Round up to 80, then it’s 313 + 20, or 333. Then add the 4 back on to take it down to 76, so the answer is 337. You’re doing most of the same steps in your head, but if you wrote them all down you’d think “That looks ridiculous”:
413 - 76
There’s no outrage to be had when a teacher asks students to borrow :).
For you. The impetus behind this method of teaching is that there’s no one way that works well for everyone. You’ve known adults who say, “I’m no good at math”? Our aim is to reduce the number of kids who grow up saying that, and teaching multiple ways to solve problems helps in that reduction.
I almost always do, with the exception that on the occasional quiz, I’ll say, “We’ve spent the last week solving subtraction problems on a number line. You can solve these problems however you want, but you must also model your answer on a number line, just so I can see you understand how to do it.”
But yeah, overall I teach kids to use any method, as long as:
Oy. Do you think that just because I don’t explain something to 25 students who don’t care doesn’t mean you can’t ask the teacher and I won’t tell you, the one person out of 25 who does care? :rolleyes:
The value to learning how to factor polynomials is that it will help you in later classes (especially the Calculus).
Most of what you learn in Algebra I (other than the valuable skill set related to co-ordinate plane graphing) is taught for the purpose of using in some later class. Yes, some of what is taught is also useful in a primary way (can be used to solve real-world problems), but that’s not really why we teach it. It’s taught so you can learn Algebra II, and that’s taught so you can take Pre-Calculus (or Trigonometry, or Algebra III, or whatever they want to call it).

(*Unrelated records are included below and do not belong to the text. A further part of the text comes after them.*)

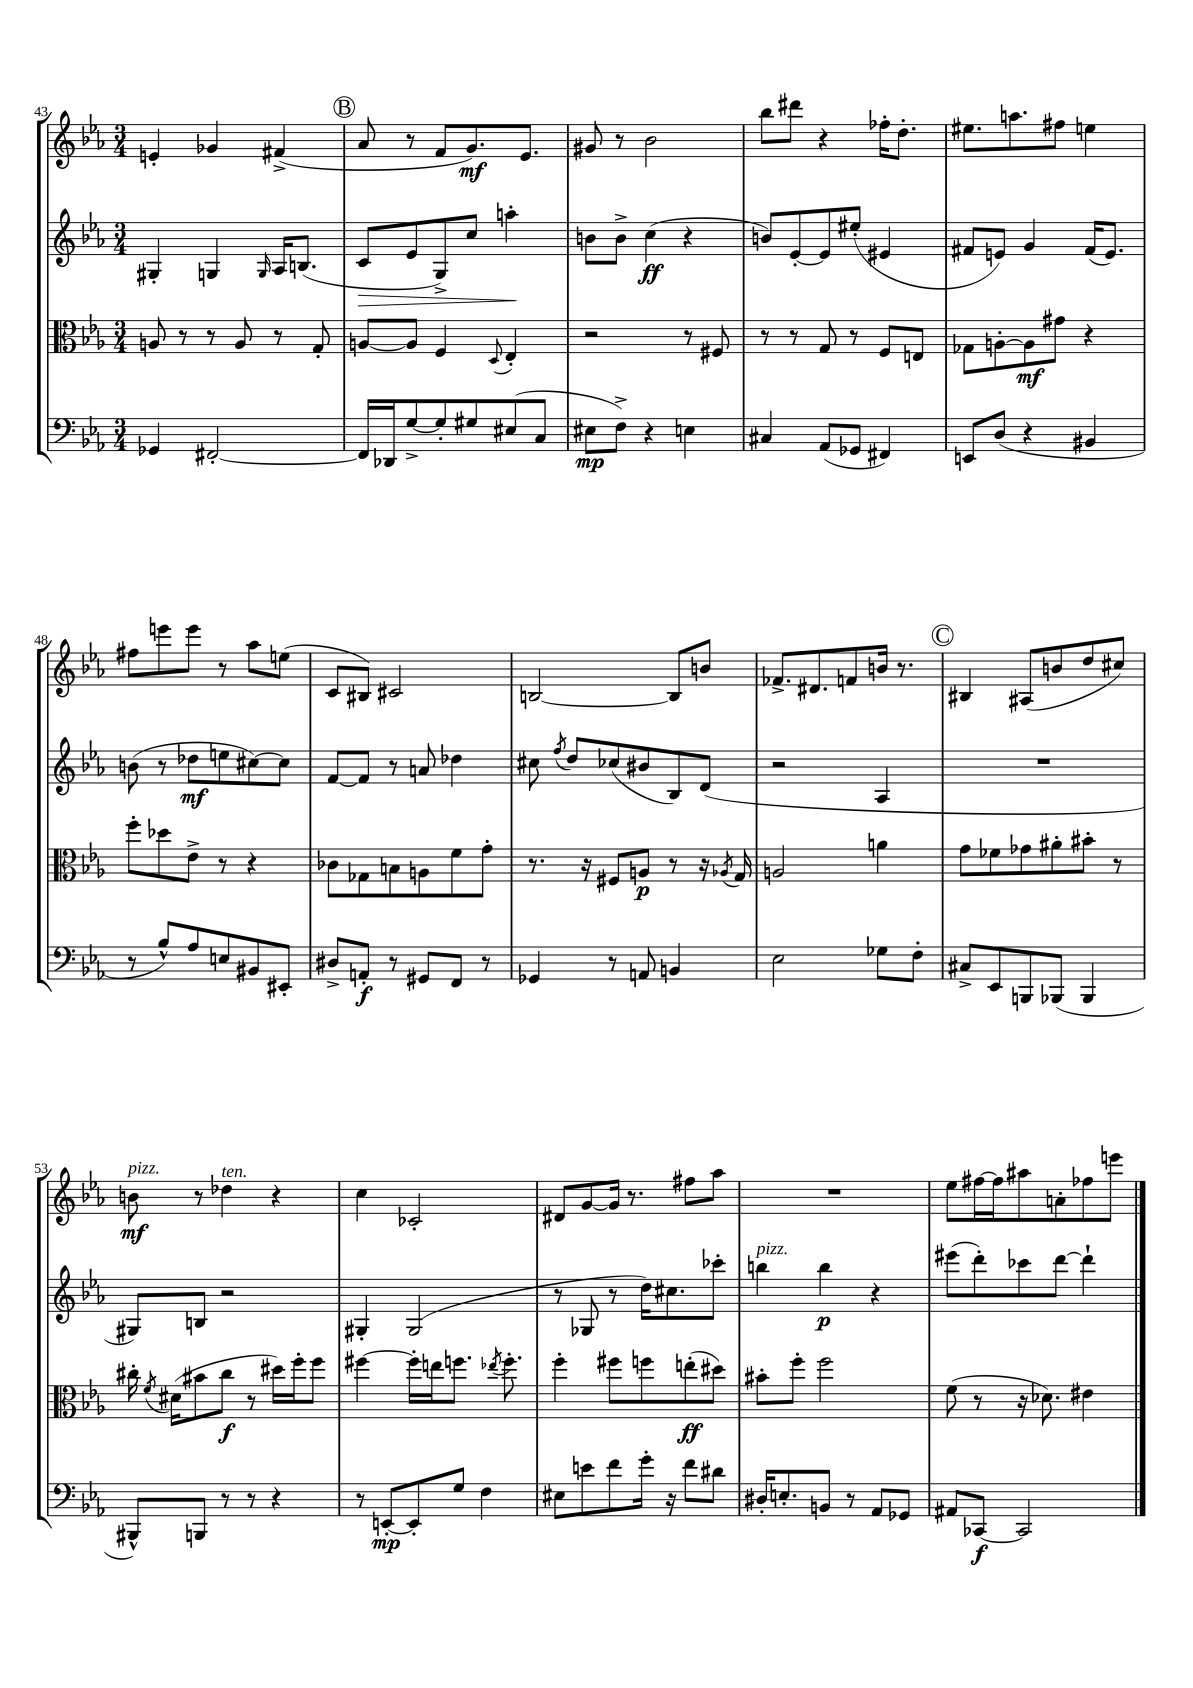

**kern	**kern	**kern	**kern
*staff4	*staff3	*staff2	*staff1
*clefF4	*clefC3	*clefG2	*clefG2
*k[b-e-a-]	*k[b-e-a-]	*k[b-e-a-]	*k[b-e-a-]
*M3/4	*M3/4	*M3/4	*M3/4
4GG-	8A	4G#'	4e'
.	8r	.	.
[2FF#'	8r	4G	4g-
.	8A	.	.
.	.	16qqG	.
.	8r	16A-	(4f#^
.	.	(8.B	.
.	8G'	.	.
=	=	=	=
16FF#]	[8A	8c	8a-
16DD-	.	.	.
[8G^	8A]	8e-	8r
8G']	4F	8G^)	8f
8G#	.	8cc	8.g)
.	8qqD	.	.
(8E#	4E-'	4aa'	.
.	.	.	8.e-
8C	.	.	.
=	=	=	=
8E#	2r	8b	8g#
8F^)	.	8b^	8r
4r	.	(4cc	2b-
4E	8r	4r	.
.	8F#	.	.
=	=	=	=
4C#	8r	8b)	8bb-
.	8r	[8e-'	8ddd#
(8AA-	8G	8e-]	4r
8GG-	8r	(8ee#'	.
4FF#)	8F	4e#	16ff-'
.	.	.	8.dd'
.	8E	.	.
=	=	=	=
8EE	8G-	8f#	8.ee#
(8D	[8A'	8e)	.
.	.	.	8.aa
4r	8A]	4g	.
.	8g#	.	8ff#
4BB#	4r	(16f#	4ee
.	.	8.e)	.
=	=	=	=
8r	8ff'	(8b	8ff#
8B-^^)	8dd-	8r	8eee
8A-	8e-^	8dd-	8eee
8E	8r	8ee	8r
8BB#	4r	[8cc#)	8aa-
8EE#'	.	8cc#]	(8ee
=	=	=	=
8D#^	8c-	[8f	8c
8AA'	8G-	8f]	8B#)
8r	8B	8r	2c#
8GG#	8A	8a	.
8FF	8f	4dd-	.
8r	8g'	.	.
=	=	=	=
4GG-	8.r	8cc#	[2B
.	.	8qff	.
.	.	8dd	.
.	16r	.	.
8r	8F#	(8cc-	.
8AA	8A	8b#	.
4BB	8r	8B-)	8B]
.	16r	(8d	8b
.	8qA-	.	.
.	16G	.	.
=	=	=	=
2E-	2A	2r	8.f-^
.	.	.	8.d#
.	.	.	8f
8G-	4a	4A-	16b
.	.	.	8.r
8F'	.	.	.
=	=	=	=
8C#^	8g	2.r	4B#
8EE-	8f-	.	.
8BBB	8g-	.	(8A#
(8BBB-	8a#'	.	8b
4BBB-	8b#'	.	8dd
.	8r	.	8cc#)
=	=	=	=
8BBB#^^)	16cc#'	8G#)	8b
.	8qf	.	.
.	(16d#	.	.
8BBB	8b#	8B	8r
8r	8cc#	2r	4dd-
8r	8r	.	.
4r	16dd#)	.	4r
.	16ff'	.	.
.	8ff	.	.
=	=	=	=
8r	[4ff#	4G#'	4cc
[8EE'	.	.	.
8EE']	16ff#']	(2G#	2c-'
.	16ee	.	.
8G	8.ff	.	.
4F	.	.	.
.	8qee-	.	.
.	8.ff'	.	.
=	=	=	=
8E#	4ff'	8r	8d#
8e	.	8G-	[8g
8f	8ff#	8r	16g]
.	.	.	8.r
16g'	8ff	16dd)	.
16r	.	8.cc#	.
8f	(8ee'	.	8ff#
8d#	8dd#)	8ccc-'	8aa-
=	=	=	=
16D#'	8b#'	4bb	2.r
8.E'	.	.	.
.	8ff'	.	.
8BB	2ff	4bb	.
8r	.	.	.
8AA-	.	4r	.
8GG-	.	.	.
=	=	=	=
8AA#	(8f	(8eee#	8ee-
[8CC-	8r	8ddd')	[16ff#
.	.	.	16ff#]
2CC-]	16r	8ccc-	8aa#
.	8.d-)	.	.
.	.	[8ddd	8a'
.	4e#	4ddd`]	8ff-
.	.	.	8eee
==	==	==	==
*-	*-	*-	*-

And those are all taught primarily to prepare you to take a three-semester course in Calculus when you get to College.
I know that will cause some controversy, because we’ve gone to great lengths to try and justify teaching all students Algebra I on the basis it’s immediately relevant. But that’s mostly nonsense. And factoring polynomials is a classic example. 90%+ of people who learn to do that in high school will NEVER need to factor a polynomial outside of a later math class. And while the concept of the slope of a linear function is useful, those same people aren’t calculating slopes from standard form linear equations, either. Etc.
But we don’t know when you’re a freshman in high school (or an eighth grader) whether or not you’ll be needing higher-order math, so we teach all freshmen how to do it these days. We’d prefer to be over-inclusive rather than under-inclusive in preparing students to be ready for the type of math that so many STEM careers require (not to mention other careers involving higher math, such as economists). Of course, that’s no guarantee that the individual freshman is going to care about that.
Reporting bias. When the teacher teaches the one method that the parents vaguely remember, and the kid comes home and asks for help with homework, nobody notices. When the teacher teaches a method that the parents weren’t paying attention to when they were in school, and the kid asks for help with homework, and the parents say “What!? That makes no sense!”, that’s when the story goes to the media (including social media).
DSYoungEsq, while preparing students for (ultimately) calculus is certainly part of the value of math education, I wouldn’t say that it’s the most important part. The most important part is in teaching kids how to think logically in general, and that’s a skill that applies to everything in life.
In the late 1970s, I saw store cashiers use abacuses (abaci) to determine the change due. And, yes, in my lifetime, I’ve seen people use their brains to calculate change due. That was actually part of math class for my cohort.
Factoring polynomials is an essential skill, not just in Calculus but also in algebra and trigonometry. Two big things it’s used for are
(1) Solving nonlinear (e.g. quadratic) equations, and
(2) Working with (simplifying, finding common denominators for, etc.) fractional expressions.
You can also treat polynomials to factor as puzzles to solve. I suspect, but cannot prove, that practice in solving such puzzles makes a person more familiar with and better at working with numbers in general.